Incidence of vertebral fracture in europe: results from the European Prospective Osteoporosis Study (EPOS).
Felsenberg D., Silman AJ., Lunt M., Armbrecht G., Ismail AA., Finn JD., Cockerill WC., Banzer D., Benevolenskaya LI., Bhalla A., Bruges Armas J., Cannata JB., Cooper C., Dequeker J., Eastell R., Felsch B., Gowin W., Havelka S., Hoszowski K., Jajic I., Janott J., Johnell O., Kanis JA., Kragl G., Lopes Vaz A., Lorenc R., Lyritis G., Masaryk P., Matthis C., Miazgowski T., Parisi G., Pols HAP., Poor G., Raspe HH., Reid DM., Reisinger W., Schedit-Nave C., Stepan JJ., Todd CJ., Weber K., Woolf AD., Yershova OB., Reeve J., O'Neill TW.
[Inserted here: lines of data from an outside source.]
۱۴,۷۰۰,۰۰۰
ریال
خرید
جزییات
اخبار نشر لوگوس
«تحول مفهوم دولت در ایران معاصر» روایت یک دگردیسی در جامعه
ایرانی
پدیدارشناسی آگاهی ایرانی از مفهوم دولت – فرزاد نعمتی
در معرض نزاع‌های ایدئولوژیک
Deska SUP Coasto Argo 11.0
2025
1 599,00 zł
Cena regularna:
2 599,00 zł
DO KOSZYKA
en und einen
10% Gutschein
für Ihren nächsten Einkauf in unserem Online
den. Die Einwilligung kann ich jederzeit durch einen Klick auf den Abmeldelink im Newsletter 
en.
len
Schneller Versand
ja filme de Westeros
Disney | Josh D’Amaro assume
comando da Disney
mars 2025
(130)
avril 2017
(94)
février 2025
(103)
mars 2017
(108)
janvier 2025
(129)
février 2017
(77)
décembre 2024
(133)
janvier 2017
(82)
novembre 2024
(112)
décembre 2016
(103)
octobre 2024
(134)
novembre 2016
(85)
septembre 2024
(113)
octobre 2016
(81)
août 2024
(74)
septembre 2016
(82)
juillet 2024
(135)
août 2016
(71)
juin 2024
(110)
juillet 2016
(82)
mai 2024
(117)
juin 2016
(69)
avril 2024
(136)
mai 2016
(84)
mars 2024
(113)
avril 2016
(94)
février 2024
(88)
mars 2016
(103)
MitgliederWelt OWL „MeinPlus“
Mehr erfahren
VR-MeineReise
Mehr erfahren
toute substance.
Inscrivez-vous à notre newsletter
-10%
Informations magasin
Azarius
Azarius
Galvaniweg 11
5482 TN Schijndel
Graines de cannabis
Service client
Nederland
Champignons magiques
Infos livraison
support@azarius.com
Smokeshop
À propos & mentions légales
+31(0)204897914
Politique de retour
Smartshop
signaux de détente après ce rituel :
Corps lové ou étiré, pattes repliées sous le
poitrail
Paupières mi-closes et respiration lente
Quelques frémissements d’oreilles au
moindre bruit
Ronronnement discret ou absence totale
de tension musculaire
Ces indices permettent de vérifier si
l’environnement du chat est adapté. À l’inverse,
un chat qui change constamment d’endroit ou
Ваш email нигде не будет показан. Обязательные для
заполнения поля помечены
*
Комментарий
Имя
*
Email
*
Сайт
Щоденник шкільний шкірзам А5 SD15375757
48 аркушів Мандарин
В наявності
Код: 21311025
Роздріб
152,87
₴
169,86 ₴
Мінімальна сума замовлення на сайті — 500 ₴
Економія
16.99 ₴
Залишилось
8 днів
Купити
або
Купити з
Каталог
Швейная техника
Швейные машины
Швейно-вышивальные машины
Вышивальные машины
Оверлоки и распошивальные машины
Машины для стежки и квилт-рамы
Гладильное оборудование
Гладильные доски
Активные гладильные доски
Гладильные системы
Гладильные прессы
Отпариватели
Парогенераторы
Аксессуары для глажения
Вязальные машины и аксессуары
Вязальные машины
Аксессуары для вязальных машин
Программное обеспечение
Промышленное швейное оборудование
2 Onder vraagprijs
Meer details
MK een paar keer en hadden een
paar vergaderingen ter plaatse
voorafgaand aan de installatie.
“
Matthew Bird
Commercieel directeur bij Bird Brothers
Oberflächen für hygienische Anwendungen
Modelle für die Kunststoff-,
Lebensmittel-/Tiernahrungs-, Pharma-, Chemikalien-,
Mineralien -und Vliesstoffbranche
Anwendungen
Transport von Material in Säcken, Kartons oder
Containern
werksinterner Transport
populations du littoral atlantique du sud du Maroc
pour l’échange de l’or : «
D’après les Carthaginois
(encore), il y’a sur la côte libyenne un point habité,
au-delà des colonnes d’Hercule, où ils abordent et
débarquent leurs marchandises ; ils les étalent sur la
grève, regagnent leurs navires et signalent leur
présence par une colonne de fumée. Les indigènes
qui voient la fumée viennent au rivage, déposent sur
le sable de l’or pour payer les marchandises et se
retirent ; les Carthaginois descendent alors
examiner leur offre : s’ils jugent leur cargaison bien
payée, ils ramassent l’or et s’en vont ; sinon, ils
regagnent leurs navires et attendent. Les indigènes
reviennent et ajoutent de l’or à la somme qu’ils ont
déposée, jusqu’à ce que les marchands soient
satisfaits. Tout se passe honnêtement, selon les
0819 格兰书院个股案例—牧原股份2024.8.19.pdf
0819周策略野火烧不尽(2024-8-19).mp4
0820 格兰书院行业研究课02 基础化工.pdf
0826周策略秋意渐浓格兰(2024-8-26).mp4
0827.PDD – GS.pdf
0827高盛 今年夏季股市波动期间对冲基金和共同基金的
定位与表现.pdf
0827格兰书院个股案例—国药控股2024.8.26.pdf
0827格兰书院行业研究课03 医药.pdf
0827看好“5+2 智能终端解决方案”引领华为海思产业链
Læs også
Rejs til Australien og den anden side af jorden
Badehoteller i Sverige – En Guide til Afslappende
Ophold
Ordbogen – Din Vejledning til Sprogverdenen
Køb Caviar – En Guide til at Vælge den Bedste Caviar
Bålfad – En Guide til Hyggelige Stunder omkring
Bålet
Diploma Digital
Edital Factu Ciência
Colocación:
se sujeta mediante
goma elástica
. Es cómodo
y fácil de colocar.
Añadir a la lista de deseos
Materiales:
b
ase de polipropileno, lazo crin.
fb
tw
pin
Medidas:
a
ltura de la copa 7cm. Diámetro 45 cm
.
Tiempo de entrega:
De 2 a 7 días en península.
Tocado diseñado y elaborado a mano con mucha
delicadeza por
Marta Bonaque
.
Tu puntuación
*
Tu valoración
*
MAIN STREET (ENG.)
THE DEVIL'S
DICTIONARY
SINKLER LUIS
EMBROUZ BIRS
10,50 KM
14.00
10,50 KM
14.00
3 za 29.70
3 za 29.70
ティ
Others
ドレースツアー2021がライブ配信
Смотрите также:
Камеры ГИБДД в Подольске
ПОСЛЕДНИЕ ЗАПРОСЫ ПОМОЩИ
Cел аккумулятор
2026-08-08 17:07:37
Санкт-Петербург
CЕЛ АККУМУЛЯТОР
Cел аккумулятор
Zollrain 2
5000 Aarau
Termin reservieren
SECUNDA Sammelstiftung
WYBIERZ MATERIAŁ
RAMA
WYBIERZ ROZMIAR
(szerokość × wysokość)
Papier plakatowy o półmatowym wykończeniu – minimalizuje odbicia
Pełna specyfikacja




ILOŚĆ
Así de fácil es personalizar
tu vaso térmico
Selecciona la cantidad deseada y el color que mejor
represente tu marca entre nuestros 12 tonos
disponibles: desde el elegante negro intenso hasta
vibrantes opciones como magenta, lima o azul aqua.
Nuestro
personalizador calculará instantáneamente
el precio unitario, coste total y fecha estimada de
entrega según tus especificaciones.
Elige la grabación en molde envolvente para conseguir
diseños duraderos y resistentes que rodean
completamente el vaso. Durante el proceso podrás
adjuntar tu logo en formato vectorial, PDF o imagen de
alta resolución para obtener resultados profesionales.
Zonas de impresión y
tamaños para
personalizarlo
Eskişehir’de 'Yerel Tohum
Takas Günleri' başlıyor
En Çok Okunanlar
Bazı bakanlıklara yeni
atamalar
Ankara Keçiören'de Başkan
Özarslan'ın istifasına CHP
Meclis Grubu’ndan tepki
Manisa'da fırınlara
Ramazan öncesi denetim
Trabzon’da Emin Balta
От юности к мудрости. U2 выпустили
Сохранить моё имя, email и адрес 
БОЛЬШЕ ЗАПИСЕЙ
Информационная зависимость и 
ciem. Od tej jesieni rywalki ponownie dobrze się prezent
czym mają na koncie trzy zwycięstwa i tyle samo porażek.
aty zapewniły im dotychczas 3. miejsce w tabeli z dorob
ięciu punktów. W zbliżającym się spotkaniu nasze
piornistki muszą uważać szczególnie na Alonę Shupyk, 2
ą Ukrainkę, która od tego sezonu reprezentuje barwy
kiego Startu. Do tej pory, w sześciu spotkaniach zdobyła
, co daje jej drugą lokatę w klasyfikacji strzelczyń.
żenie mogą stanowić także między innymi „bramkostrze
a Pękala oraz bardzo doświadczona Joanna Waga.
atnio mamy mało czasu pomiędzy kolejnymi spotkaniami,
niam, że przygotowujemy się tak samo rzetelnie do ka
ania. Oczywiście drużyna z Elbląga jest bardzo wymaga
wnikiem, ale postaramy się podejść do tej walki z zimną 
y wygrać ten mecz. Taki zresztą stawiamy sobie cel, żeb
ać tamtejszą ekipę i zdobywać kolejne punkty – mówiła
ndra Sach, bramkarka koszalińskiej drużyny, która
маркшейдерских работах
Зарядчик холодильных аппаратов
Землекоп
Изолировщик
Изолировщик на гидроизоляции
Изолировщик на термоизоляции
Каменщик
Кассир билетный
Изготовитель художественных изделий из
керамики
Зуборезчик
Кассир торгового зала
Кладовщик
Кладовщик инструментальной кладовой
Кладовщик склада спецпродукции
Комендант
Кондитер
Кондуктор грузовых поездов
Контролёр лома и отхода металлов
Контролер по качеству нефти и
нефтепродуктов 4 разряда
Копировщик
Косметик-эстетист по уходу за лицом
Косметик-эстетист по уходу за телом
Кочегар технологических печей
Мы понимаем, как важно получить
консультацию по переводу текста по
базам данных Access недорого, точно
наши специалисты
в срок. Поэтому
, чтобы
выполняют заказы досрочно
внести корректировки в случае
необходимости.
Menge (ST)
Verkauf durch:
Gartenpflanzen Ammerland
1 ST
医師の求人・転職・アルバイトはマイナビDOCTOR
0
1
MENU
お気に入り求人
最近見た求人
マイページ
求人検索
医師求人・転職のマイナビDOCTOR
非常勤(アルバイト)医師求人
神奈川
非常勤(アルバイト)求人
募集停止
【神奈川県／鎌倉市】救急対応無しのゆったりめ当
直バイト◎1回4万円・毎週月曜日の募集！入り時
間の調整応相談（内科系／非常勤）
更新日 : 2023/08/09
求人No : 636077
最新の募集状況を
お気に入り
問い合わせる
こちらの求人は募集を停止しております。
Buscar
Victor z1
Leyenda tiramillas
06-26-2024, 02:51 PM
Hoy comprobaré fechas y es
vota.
Vertebral fracture is one of the major adverse clinical consequences of osteoporosis; however, there are few data concerning the incidence of vertebral fracture in population samples of men and women. The aim of this study was to determine the incidence of vertebral fracture in European men and women. A total of 14,011 men and women aged 50 years and over were recruited from population-based registers in 29 European centers and had an interviewer-administered questionnaire and lateral spinal radiographs performed. The response rate for participation in the study was approximately 50%. Repeat spinal radiographs were performed a mean of 3.8 years following the baseline film. All films were evaluated morphometrically. The definition of a morphometric fracture was a vertebra in which there was evidence of a 20% (+4 mm) or more reduction in anterior, middle, or posterior vertebral height between films--plus the additional requirement that a vertebra satisfy criteria for a prevalent deformity (using the McCloskey-Kanis method) in the follow-up film. There were 3174 men, mean age 63.1 years, and 3,614 women, mean age 62.2 years, with paired duplicate spinal radiographs (48% of those originally recruited to the baseline survey). The age standardized incidence of morphometric fracture was 10.7/1,000 person years (pyr) in women and 5.7/1,000 pyr in men. The age-standardized incidence of vertebral fracture as assessed qualitatively by the radiologist was broadly similar-12.1/1,000 pyr and 6.8/1,000 pyr, respectively. The incidence increased markedly with age in both men and women. There was some evidence of geographic variation in fracture occurrence; rates were higher in Sweden than elsewhere in Europe. This is the first large population-based study to ascertain the incidence of vertebral fracture in men and women over 50 years of age across Europe. The data confirm the frequent occurrence of the disorder in men as well as in women and the rise in incidence with age.